Dobbs nous l’avait annoncé quand on l’avait rencontré l’an dernier. Il allait, dans le cadre de la collection Rendez-vous avec X chez Comix Buro, traiter la bataille de Diên Biên Phu qui allait sonner le glas de la présence française en Indochine et donc au Vietnam. En 1954, un état-major qui s’imagine encore qu’on manœuvre dans la jungle comme à Verdun va sacrifier les meilleurs bataillons de l’armée française, pris au piège dans une cuvette où ils sont allés sur ordre s’enterrer au Nord Vietnam. Avec cet épisode parfaitement dessiné par Mr Fab avec quelques rares petits détails décalés que ne verront que les spécialistes, Dobbs rend aussi un hommage à des hommes dont peu reviendront des camps viets, à des femmes, les Vietnamiennes du BMC qui deviendront infirmières et disparaîtront abattues par leurs compatriotes.

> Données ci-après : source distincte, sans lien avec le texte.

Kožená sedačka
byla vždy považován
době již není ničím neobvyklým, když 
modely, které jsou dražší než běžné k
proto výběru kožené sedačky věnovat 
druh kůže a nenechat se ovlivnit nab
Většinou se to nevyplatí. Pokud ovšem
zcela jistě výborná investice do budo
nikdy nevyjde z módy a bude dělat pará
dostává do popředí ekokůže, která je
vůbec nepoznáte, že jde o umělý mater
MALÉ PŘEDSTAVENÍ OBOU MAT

14 mars 1954, un capitaine du 11e Choc réussit à rejoindre les tranchées de Diên Biên Phu qui ploie sous les assauts et les obus viets. Comment le colonel Piroth, chef de l’artillerie, a-t-il pu être aussi confiant et nier que les Viets puissent acheminer sur les sommets des canons qui vont pilonner la piste et le camp retranché ? Un rendez-vous avec X va permettre au journaliste Patrick Pesnot d’en savoir beaucoup plus sur les raisons de cette défaite qui se voulait en fait une victoire décisive sur Giap et Ho-Chi-Minh. La guerre d’Indochine n’est pas comme le dit Monsieur X qu’une sale guerre. C’est une Guerre morte comme le titre l’ouvrage photo de Dannaud, une guerre de soldats professionnels souvent formés aux combats de la Libération de la France. Le général Navarre nommé en Indochine veut en finir. De Lattre est mort en 1952. Il aurait pu infléchir le destin des armes. Pas un Navarre qui va jouer la carte d’un ennemi fixé par un point d’appui sur lequel il se brisera. D’autant que les Viets se planquent au Laos. Diên Biên Phu à 200 kms d’Hanoï, près du Laos, est parfait. On va remettre en état une piste qui date de l’occupation japonaise. On monte l’Opération Castor fin novembre 1953 pour investir le coin après le succès de celle de Na San où on avait bloqué les Viets.
La suite, on la connait presque par coeur. On se souviendra des regrets de notre amie Brigitte Friang, grand reporter, arrivée avec le 8e BPC (on la voit dans l’album) et qui a attendu en vain l’offensive Viet, quitte le camp quelques jours avant qu’elle ne commence. Ce sera Geneviève de Galard, convoyeuse de l’air qui sera l’ange de la bataille. Grauwin, le médecin qui fera des miracles avec les moyens du bord, Schoendoerffer (il en fera un film) qui tentera de s’évader avec Péraud qui mourra, Botella et ses paras viets, le cher Erwan Bergot et sa compagnie de mortiers lourds de la Légion, Bigeard bien sûr si souvent rencontré avec son 6e BPC largement montré dans l’album, Tourret et son 8e BPC, Langlais patron des aéroportés, De Castries qui n’avait rien compris, tous les bataillons paras anéantis, Légion ou coloniaux qui se battront jusqu’au bout, de tous les anonymes amis revenus des camps, Diên Biên Phu restera certes une défaite mais aussi un fait d’arme, un exemple terrifiant de sacrifice accepté comme ces volontaires jusqu’au dernier moment qui vont sauter souvent pour la première fois au bout d’un parachute sur le camp retranché. Dobbs a apporté aussi une part romanesque avec son officier du Choc qui s’en sortira et ouvrira un bar à Saïgon. La porte ouverte à des Américains qui n’aimeront jamais ce pays. C’est vrai aussi que Diên Biên Phu montrera que la puissance coloniale française n’est pas invincible. La guerre d’Algérie va suivre mais l’Indochine aura été pour l’armée française la découverte de la guerre anti-guérilla. Un paradoxe, mais les deux vont se rejoindre, s’opposer, se recouper jusqu’en 1962. Un très bon album, bien documenté, un des meilleurs de la série avec La Baie des Cochons. Pas de drapeau blanc avait dit Bigeard.